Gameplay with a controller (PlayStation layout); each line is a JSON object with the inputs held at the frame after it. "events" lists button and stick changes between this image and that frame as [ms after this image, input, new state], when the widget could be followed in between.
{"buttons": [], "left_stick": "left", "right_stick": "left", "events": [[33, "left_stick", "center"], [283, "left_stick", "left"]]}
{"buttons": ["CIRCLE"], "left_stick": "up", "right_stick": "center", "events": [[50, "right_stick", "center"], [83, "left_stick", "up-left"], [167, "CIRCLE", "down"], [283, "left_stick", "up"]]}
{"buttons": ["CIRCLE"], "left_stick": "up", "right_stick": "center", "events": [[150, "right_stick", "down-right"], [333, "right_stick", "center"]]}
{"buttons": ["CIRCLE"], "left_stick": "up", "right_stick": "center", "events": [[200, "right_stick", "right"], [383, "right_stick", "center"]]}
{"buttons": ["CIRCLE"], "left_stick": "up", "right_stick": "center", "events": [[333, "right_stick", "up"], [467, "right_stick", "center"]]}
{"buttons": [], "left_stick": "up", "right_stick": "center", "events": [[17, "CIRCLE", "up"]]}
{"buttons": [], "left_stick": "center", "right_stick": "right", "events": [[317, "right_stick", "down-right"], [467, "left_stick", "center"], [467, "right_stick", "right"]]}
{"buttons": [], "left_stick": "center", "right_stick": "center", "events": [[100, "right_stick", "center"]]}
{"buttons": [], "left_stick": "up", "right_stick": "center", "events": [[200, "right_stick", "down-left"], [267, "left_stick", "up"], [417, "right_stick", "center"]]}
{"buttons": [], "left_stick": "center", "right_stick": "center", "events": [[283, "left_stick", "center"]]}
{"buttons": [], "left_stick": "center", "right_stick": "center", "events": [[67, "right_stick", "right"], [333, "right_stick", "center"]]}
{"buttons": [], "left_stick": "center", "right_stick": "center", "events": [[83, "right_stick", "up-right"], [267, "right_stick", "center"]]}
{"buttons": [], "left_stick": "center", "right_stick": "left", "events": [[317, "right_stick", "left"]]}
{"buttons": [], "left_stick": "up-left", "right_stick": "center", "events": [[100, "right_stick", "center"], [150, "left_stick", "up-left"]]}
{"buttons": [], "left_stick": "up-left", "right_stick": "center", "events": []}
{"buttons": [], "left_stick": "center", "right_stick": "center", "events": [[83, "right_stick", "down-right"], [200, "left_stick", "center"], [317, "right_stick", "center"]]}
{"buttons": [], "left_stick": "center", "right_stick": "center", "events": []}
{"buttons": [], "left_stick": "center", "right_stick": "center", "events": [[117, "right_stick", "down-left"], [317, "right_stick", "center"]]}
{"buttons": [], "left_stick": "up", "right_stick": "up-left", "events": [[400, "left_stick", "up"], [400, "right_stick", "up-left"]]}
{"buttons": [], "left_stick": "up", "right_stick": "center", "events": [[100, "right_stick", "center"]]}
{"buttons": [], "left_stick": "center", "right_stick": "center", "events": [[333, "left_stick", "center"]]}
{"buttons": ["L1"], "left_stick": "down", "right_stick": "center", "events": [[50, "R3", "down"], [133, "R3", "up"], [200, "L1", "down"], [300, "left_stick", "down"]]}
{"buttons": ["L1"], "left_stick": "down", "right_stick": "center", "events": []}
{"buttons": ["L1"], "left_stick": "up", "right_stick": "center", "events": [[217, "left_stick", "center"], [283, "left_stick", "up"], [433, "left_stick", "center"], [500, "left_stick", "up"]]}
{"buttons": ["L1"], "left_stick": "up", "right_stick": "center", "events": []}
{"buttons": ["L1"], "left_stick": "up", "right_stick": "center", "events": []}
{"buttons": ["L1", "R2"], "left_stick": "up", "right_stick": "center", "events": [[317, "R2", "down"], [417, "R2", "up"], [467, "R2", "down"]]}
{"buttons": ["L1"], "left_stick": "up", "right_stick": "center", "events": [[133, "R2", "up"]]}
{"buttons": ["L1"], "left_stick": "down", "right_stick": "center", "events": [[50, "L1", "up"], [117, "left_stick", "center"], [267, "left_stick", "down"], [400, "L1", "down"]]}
• • • • •
[Assignment] Each line of the records belongs in the answer, reproduced exactly.

[Task response]
Gameplay with a controller (PlayStation layout); each line is a JSON object with the inputs held at the frame after it. "events" lists button and stick changes between this image and that frame as [ms after this image, input, new state], when the widget could be followed in between.
{"buttons": [], "left_stick": "left", "right_stick": "left", "events": [[33, "left_stick", "center"], [283, "left_stick", "left"]]}
{"buttons": ["CIRCLE"], "left_stick": "up", "right_stick": "center", "events": [[50, "right_stick", "center"], [83, "left_stick", "up-left"], [167, "CIRCLE", "down"], [283, "left_stick", "up"]]}
{"buttons": ["CIRCLE"], "left_stick": "up", "right_stick": "center", "events": [[150, "right_stick", "down-right"], [333, "right_stick", "center"]]}
{"buttons": ["CIRCLE"], "left_stick": "up", "right_stick": "center", "events": [[200, "right_stick", "right"], [383, "right_stick", "center"]]}
{"buttons": ["CIRCLE"], "left_stick": "up", "right_stick": "center", "events": [[333, "right_stick", "up"], [467, "right_stick", "center"]]}
{"buttons": [], "left_stick": "up", "right_stick": "center", "events": [[17, "CIRCLE", "up"]]}
{"buttons": [], "left_stick": "center", "right_stick": "right", "events": [[317, "right_stick", "down-right"], [467, "left_stick", "center"], [467, "right_stick", "right"]]}
{"buttons": [], "left_stick": "center", "right_stick": "center", "events": [[100, "right_stick", "center"]]}
{"buttons": [], "left_stick": "up", "right_stick": "center", "events": [[200, "right_stick", "down-left"], [267, "left_stick", "up"], [417, "right_stick", "center"]]}
{"buttons": [], "left_stick": "center", "right_stick": "center", "events": [[283, "left_stick", "center"]]}
{"buttons": [], "left_stick": "center", "right_stick": "center", "events": [[67, "right_stick", "right"], [333, "right_stick", "center"]]}
{"buttons": [], "left_stick": "center", "right_stick": "center", "events": [[83, "right_stick", "up-right"], [267, "right_stick", "center"]]}
{"buttons": [], "left_stick": "center", "right_stick": "left", "events": [[317, "right_stick", "left"]]}
{"buttons": [], "left_stick": "up-left", "right_stick": "center", "events": [[100, "right_stick", "center"], [150, "left_stick", "up-left"]]}
{"buttons": [], "left_stick": "up-left", "right_stick": "center", "events": []}
{"buttons": [], "left_stick": "center", "right_stick": "center", "events": [[83, "right_stick", "down-right"], [200, "left_stick", "center"], [317, "right_stick", "center"]]}
{"buttons": [], "left_stick": "center", "right_stick": "center", "events": []}
{"buttons": [], "left_stick": "center", "right_stick": "center", "events": [[117, "right_stick", "down-left"], [317, "right_stick", "center"]]}
{"buttons": [], "left_stick": "up", "right_stick": "up-left", "events": [[400, "left_stick", "up"], [400, "right_stick", "up-left"]]}
{"buttons": [], "left_stick": "up", "right_stick": "center", "events": [[100, "right_stick", "center"]]}
{"buttons": [], "left_stick": "center", "right_stick": "center", "events": [[333, "left_stick", "center"]]}
{"buttons": ["L1"], "left_stick": "down", "right_stick": "center", "events": [[50, "R3", "down"], [133, "R3", "up"], [200, "L1", "down"], [300, "left_stick", "down"]]}
{"buttons": ["L1"], "left_stick": "down", "right_stick": "center", "events": []}
{"buttons": ["L1"], "left_stick": "up", "right_stick": "center", "events": [[217, "left_stick", "center"], [283, "left_stick", "up"], [433, "left_stick", "center"], [500, "left_stick", "up"]]}
{"buttons": ["L1"], "left_stick": "up", "right_stick": "center", "events": []}
{"buttons": ["L1"], "left_stick": "up", "right_stick": "center", "events": []}
{"buttons": ["L1", "R2"], "left_stick": "up", "right_stick": "center", "events": [[317, "R2", "down"], [417, "R2", "up"], [467, "R2", "down"]]}
{"buttons": ["L1"], "left_stick": "up", "right_stick": "center", "events": [[133, "R2", "up"]]}
{"buttons": ["L1"], "left_stick": "down", "right_stick": "center", "events": [[50, "L1", "up"], [117, "left_stick", "center"], [267, "left_stick", "down"], [400, "L1", "down"]]}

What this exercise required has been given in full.